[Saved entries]
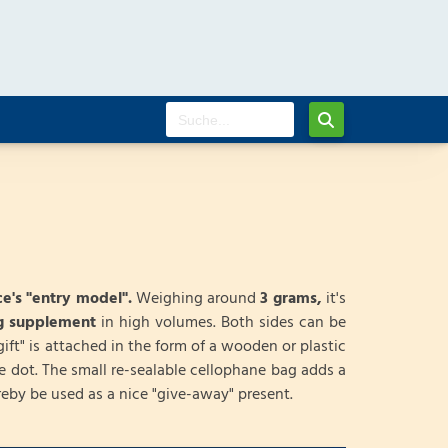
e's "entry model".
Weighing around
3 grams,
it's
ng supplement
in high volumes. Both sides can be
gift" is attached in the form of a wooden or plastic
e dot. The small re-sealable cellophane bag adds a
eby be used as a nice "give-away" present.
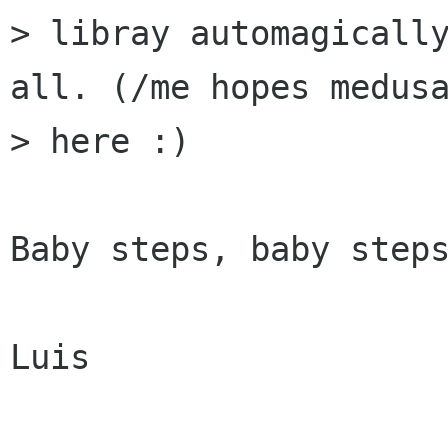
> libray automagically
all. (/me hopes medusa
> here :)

==

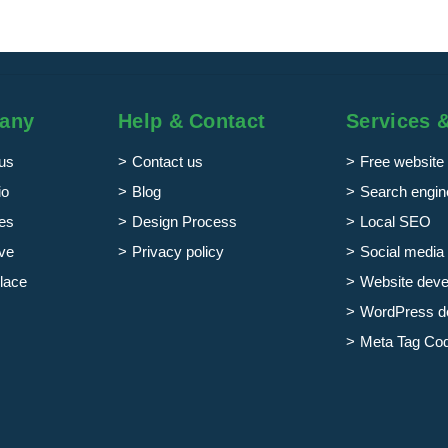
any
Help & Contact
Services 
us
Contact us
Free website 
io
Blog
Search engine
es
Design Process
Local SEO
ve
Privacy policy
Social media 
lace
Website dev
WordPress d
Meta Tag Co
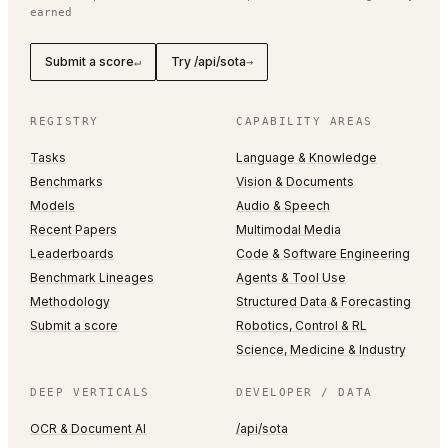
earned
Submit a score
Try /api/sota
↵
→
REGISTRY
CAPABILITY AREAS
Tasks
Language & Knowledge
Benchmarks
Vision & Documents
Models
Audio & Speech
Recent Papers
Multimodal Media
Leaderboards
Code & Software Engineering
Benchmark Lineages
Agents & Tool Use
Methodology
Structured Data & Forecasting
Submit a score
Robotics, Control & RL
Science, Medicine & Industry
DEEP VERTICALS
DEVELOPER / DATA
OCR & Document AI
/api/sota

TRY IT
Retype the lines above exactly as they appear, from the line containing "Social media" through the line containing "Structured Data & Forecasting", and leave out any pictures.

SOLUTION TO THE EXERCISE
Social media 
lace
Website dev
WordPress d
Meta Tag Co
earned
Submit a score
Try /api/sota
↵
→
REGISTRY
CAPABILITY AREAS
Tasks
Language & Knowledge
Benchmarks
Vision & Documents
Models
Audio & Speech
Recent Papers
Multimodal Media
Leaderboards
Code & Software Engineering
Benchmark Lineages
Agents & Tool Use
Methodology
Structured Data & Forecasting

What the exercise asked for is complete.